■ GOAL OF THE EXERCISE
Copy every line of the data below word for word, changing nothing.

■ DATA FOR THE TASK
-=-=-
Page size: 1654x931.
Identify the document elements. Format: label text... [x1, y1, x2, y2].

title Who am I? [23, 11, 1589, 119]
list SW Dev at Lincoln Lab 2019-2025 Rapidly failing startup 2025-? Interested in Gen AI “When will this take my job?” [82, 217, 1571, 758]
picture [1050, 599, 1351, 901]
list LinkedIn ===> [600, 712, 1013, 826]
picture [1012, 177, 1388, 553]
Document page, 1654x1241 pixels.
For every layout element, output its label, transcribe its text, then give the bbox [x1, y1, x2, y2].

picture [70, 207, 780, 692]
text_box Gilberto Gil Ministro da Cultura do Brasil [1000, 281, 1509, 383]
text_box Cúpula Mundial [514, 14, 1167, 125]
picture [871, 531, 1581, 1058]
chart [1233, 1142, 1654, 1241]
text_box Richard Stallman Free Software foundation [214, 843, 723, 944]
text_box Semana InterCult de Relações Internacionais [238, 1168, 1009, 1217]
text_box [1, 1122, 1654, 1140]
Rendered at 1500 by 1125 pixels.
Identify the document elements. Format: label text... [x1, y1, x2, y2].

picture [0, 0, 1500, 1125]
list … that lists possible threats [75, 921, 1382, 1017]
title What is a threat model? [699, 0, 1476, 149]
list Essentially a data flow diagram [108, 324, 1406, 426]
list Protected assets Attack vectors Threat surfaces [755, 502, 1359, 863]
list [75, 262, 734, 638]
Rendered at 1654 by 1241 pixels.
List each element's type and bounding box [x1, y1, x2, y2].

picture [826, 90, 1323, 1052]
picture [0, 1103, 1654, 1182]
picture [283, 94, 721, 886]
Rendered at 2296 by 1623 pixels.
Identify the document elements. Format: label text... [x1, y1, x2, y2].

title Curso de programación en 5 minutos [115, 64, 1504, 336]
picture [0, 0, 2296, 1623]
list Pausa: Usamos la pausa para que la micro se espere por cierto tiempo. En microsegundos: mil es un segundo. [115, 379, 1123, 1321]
-=-=-
■ RESPONSE
Page size: 1654x931.
Identify the document elements. Format: label text... [x1, y1, x2, y2].

title Who am I? [23, 11, 1589, 119]
list SW Dev at Lincoln Lab 2019-2025 Rapidly failing startup 2025-? Interested in Gen AI “When will this take my job?” [82, 217, 1571, 758]
picture [1050, 599, 1351, 901]
list LinkedIn ===> [600, 712, 1013, 826]
picture [1012, 177, 1388, 553]
Document page, 1654x1241 pixels.
For every layout element, output its label, transcribe its text, then give the bbox [x1, y1, x2, y2].

picture [70, 207, 780, 692]
text_box Gilberto Gil Ministro da Cultura do Brasil [1000, 281, 1509, 383]
text_box Cúpula Mundial [514, 14, 1167, 125]
picture [871, 531, 1581, 1058]
chart [1233, 1142, 1654, 1241]
text_box Richard Stallman Free Software foundation [214, 843, 723, 944]
text_box Semana InterCult de Relações Internacionais [238, 1168, 1009, 1217]
text_box [1, 1122, 1654, 1140]
Rendered at 1500 by 1125 pixels.
Identify the document elements. Format: label text... [x1, y1, x2, y2].

picture [0, 0, 1500, 1125]
list … that lists possible threats [75, 921, 1382, 1017]
title What is a threat model? [699, 0, 1476, 149]
list Essentially a data flow diagram [108, 324, 1406, 426]
list Protected assets Attack vectors Threat surfaces [755, 502, 1359, 863]
list [75, 262, 734, 638]
Rendered at 1654 by 1241 pixels.
List each element's type and bounding box [x1, y1, x2, y2].

picture [826, 90, 1323, 1052]
picture [0, 1103, 1654, 1182]
picture [283, 94, 721, 886]
Rendered at 2296 by 1623 pixels.
Identify the document elements. Format: label text... [x1, y1, x2, y2].

title Curso de programación en 5 minutos [115, 64, 1504, 336]
picture [0, 0, 2296, 1623]
list Pausa: Usamos la pausa para que la micro se espere por cierto tiempo. En microsegundos: mil es un segundo. [115, 379, 1123, 1321]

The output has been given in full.